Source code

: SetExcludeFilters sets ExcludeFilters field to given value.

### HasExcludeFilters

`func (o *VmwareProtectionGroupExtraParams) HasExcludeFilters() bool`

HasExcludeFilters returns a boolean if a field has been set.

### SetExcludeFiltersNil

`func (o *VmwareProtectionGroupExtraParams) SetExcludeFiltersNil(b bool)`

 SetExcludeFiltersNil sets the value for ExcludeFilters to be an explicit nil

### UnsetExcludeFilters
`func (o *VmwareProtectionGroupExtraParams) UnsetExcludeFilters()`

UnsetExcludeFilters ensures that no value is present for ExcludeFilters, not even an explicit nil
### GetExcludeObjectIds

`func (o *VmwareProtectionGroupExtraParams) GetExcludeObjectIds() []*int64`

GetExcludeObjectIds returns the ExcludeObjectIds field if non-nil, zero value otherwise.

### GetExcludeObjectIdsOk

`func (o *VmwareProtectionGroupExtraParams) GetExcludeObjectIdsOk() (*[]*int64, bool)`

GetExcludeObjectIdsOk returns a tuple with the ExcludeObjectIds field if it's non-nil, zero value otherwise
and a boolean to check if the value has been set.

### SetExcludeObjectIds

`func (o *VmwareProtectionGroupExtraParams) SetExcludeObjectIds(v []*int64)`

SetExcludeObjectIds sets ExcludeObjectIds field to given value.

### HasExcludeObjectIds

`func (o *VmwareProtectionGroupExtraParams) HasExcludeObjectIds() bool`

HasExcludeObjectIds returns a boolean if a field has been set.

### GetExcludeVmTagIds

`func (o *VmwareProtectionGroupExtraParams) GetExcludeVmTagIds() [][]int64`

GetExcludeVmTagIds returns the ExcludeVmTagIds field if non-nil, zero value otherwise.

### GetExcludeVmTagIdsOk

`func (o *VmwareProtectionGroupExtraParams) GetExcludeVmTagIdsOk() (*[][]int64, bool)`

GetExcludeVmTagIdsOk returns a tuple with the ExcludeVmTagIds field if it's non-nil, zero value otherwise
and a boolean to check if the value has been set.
◇ ◇ ◇ ◇
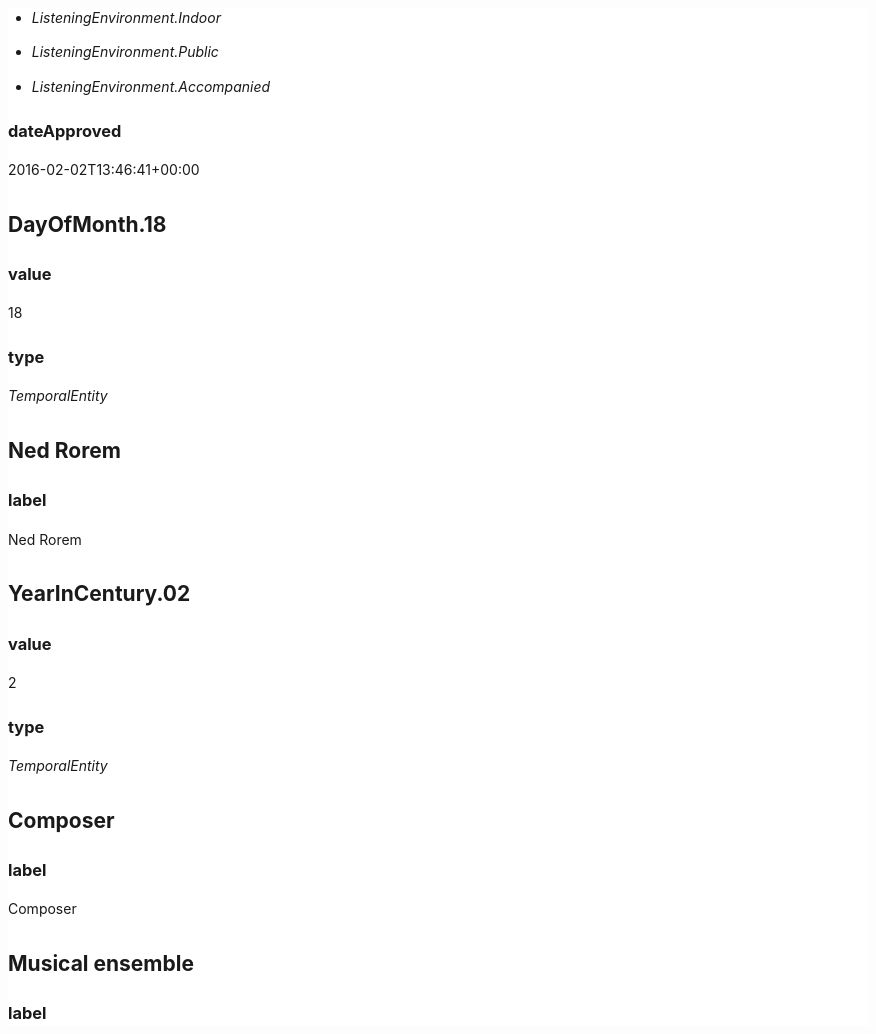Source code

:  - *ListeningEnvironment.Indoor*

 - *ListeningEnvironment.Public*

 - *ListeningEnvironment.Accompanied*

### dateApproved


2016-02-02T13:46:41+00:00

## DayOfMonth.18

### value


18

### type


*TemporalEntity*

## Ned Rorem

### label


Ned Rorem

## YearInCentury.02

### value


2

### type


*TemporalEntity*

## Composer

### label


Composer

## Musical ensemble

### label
◇ ◇ ◇ ◇
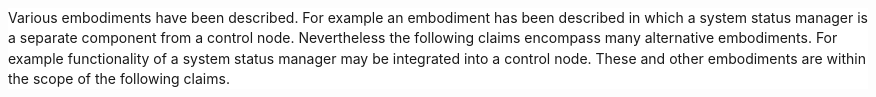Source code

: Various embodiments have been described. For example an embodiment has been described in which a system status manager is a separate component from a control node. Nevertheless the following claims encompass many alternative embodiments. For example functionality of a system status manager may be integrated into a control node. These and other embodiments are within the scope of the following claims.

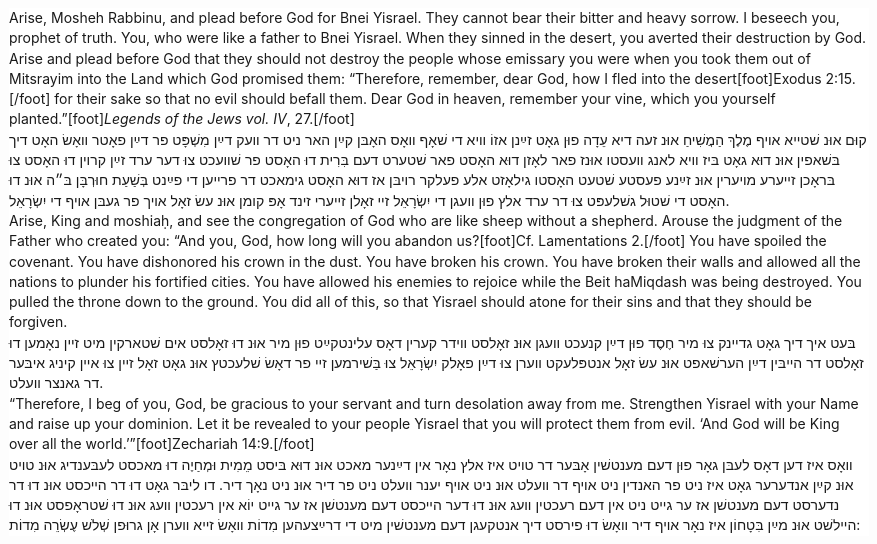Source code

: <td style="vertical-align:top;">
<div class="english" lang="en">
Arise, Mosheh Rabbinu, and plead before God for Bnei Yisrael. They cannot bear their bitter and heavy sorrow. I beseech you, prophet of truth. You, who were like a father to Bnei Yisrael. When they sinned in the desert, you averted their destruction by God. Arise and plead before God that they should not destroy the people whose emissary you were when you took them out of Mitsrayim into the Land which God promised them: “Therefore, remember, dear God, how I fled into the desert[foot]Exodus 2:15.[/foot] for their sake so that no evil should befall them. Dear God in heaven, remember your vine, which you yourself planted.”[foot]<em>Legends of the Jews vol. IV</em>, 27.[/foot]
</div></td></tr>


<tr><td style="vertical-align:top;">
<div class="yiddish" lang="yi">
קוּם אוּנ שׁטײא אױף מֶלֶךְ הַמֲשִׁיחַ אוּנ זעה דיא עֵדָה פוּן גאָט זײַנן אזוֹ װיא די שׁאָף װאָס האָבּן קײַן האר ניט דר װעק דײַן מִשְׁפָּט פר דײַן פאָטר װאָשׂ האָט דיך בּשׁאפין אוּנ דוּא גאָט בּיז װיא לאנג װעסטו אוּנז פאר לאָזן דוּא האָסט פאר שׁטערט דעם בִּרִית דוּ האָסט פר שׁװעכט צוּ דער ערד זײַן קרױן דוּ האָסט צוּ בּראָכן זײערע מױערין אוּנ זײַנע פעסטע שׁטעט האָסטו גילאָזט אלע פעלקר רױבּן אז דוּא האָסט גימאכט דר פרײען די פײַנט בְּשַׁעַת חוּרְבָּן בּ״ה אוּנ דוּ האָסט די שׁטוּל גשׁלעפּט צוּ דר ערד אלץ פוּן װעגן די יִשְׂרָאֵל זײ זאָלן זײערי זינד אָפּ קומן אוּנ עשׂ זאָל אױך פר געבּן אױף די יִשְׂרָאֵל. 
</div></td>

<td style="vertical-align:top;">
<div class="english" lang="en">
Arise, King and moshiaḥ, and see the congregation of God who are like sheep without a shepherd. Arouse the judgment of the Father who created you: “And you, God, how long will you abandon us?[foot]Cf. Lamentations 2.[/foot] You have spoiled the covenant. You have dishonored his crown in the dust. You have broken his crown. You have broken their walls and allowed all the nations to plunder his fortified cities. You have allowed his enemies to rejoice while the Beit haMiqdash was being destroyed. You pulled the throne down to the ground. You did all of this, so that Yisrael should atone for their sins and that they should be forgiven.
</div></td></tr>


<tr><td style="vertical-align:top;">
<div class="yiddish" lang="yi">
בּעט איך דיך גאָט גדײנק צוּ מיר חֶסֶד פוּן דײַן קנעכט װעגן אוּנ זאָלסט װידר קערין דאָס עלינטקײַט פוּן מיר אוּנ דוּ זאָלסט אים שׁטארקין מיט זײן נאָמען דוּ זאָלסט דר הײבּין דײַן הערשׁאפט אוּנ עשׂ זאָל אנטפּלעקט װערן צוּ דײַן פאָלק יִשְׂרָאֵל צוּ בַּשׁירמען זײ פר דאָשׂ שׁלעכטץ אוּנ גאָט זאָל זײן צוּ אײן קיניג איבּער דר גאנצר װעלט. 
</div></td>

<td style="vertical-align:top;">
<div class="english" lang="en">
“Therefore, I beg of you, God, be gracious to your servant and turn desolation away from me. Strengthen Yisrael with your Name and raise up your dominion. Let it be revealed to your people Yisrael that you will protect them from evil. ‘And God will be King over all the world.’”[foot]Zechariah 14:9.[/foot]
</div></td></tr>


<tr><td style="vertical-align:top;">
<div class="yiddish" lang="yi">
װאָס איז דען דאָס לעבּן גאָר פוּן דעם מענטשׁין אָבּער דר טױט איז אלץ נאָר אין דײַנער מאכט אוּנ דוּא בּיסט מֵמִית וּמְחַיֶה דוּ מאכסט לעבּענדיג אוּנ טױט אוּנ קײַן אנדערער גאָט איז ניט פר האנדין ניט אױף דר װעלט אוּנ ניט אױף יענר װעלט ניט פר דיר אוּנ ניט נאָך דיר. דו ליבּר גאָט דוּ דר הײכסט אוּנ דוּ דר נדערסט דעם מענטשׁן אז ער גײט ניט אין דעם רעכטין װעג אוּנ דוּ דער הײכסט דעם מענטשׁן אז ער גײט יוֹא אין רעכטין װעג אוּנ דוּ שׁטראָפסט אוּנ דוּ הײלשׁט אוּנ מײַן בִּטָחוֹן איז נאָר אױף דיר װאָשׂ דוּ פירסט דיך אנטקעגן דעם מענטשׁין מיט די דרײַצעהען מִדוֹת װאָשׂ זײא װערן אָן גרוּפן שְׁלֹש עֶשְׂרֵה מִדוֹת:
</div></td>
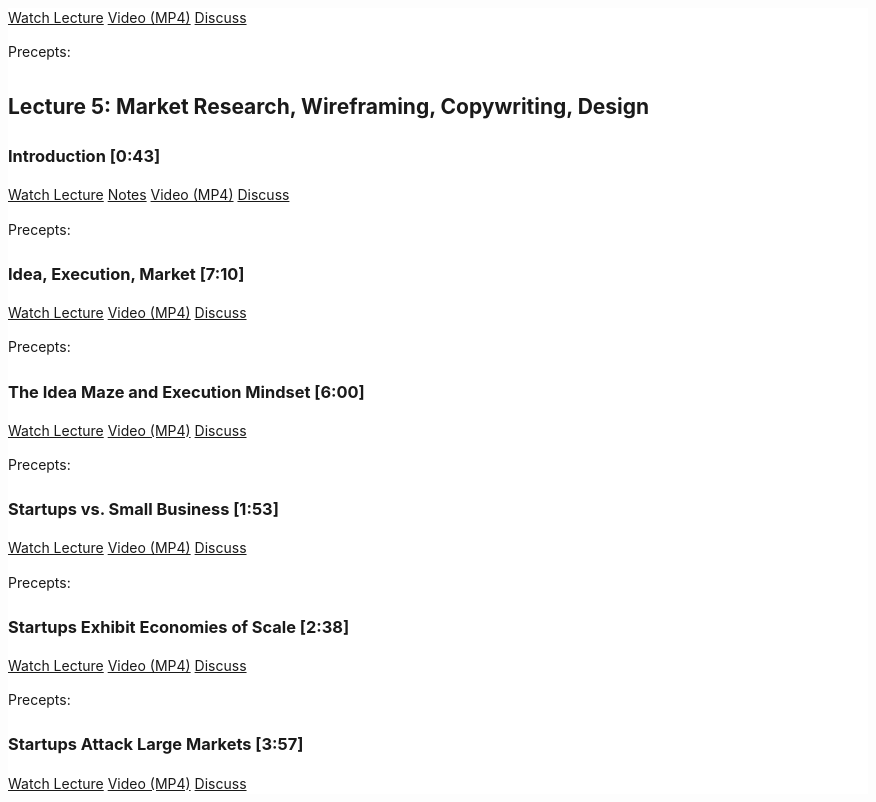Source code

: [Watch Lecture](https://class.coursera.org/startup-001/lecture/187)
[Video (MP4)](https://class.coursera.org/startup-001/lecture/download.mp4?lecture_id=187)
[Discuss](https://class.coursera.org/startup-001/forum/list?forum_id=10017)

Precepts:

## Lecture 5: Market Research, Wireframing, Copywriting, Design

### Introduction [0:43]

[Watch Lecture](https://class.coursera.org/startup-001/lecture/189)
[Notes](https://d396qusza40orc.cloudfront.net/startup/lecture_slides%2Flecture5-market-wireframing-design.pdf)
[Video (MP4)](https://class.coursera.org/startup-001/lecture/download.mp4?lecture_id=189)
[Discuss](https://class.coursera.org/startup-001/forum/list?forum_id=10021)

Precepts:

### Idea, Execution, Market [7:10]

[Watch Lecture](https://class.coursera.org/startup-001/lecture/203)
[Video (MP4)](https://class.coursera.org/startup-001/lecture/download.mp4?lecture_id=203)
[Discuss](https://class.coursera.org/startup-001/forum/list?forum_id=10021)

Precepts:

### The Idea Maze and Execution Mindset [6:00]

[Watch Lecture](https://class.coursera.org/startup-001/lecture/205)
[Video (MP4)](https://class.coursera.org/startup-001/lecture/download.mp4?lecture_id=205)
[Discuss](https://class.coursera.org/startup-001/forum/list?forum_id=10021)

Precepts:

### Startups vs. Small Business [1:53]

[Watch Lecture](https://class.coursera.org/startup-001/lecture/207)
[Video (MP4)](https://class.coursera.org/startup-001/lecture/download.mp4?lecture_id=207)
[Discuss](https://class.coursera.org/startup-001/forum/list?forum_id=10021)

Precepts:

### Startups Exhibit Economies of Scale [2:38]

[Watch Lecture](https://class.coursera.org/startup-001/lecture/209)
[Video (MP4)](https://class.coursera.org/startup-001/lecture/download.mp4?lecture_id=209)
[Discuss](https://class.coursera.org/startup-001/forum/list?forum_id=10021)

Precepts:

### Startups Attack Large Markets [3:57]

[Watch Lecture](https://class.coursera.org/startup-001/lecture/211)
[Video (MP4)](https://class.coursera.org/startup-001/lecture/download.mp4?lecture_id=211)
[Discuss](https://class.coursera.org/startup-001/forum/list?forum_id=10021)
◇ ◇ ◇ ◇
> [Task details] What lines of the preceding data include the string "SetExcludeObjectIds"? Pull them out.

> [Output for this exercise]
### SetExcludeObjectIds
`func (o *VmwareProtectionGroupExtraParams) SetExcludeObjectIds(v []*int64)`
SetExcludeObjectIds sets ExcludeObjectIds field to given value.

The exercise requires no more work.